• Japan Will Reinvent Itself As An Industrial Superpower
  • Why Everything Depends on AI from the Cloud

Masayoshi Son, Softbank‘s irrepressible and visionary founder — on his way to building a $1 trillion war chest to invest in future tech — recently suggested that within 30 years there will be more robots than humans on the planet.

What’s more, these robots will be at least 1000 times more intelligent than the humans with whom they co-mingle.

It’s a question of AI and machine learning – and how it is mutating, improving and being delivered on a mast scale across society.

Right now, we are seeing almost every industry experimenting with AI (not least the investment community). But at the same time we are linking millions, if not billions of objects that are feeding information to this intelligence – chips, sensors, cars, phones, drone and my subject for today: robots.

EXTRACTED MATERIAL:
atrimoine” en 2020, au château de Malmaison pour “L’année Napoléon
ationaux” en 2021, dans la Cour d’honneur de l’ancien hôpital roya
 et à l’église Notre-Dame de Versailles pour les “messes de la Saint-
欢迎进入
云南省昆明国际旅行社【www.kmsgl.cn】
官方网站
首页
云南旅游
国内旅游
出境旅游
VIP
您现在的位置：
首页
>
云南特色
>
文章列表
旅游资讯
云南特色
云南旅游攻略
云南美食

---

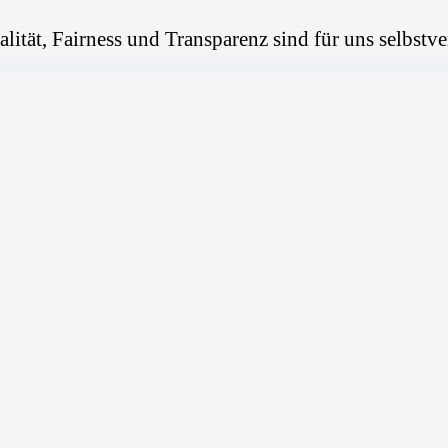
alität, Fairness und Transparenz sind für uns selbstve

* * *

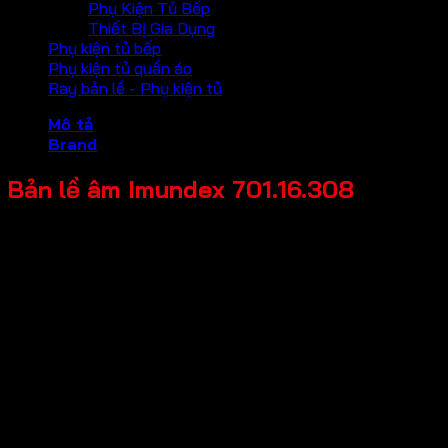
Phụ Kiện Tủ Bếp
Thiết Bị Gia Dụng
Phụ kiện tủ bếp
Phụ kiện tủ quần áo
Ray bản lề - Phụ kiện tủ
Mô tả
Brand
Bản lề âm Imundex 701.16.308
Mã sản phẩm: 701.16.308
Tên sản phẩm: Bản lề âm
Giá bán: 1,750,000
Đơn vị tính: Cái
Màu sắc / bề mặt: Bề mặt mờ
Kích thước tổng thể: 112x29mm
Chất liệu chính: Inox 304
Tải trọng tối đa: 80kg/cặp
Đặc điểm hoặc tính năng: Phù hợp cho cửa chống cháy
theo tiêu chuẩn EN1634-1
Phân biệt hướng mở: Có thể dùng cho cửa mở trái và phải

QUESTIONS ON THE MATERIAL:
[A] Transcribe the article on AI and robots, starting with "Masayoshi Son, Softbank‘s" and going on through "for today: robots.".
[B] In the article on AI and robots, how much more intelligent than humans will the robots be?
The rows aren't needed for this.

SOLUTIONS TO THE EXERCISE:
[A]
Masayoshi Son, Softbank‘s irrepressible and visionary founder — on his way to building a $1 trillion war chest to invest in future tech — recently suggested that within 30 years there will be more robots than humans on the planet.

What’s more, these robots will be at least 1000 times more intelligent than the humans with whom they co-mingle.

It’s a question of AI and machine learning – and how it is mutating, improving and being delivered on a mast scale across society.

Right now, we are seeing almost every industry experimenting with AI (not least the investment community). But at the same time we are linking millions, if not billions of objects that are feeding information to this intelligence – chips, sensors, cars, phones, drone and my subject for today: robots.

[B] At least 1000 times more intelligent.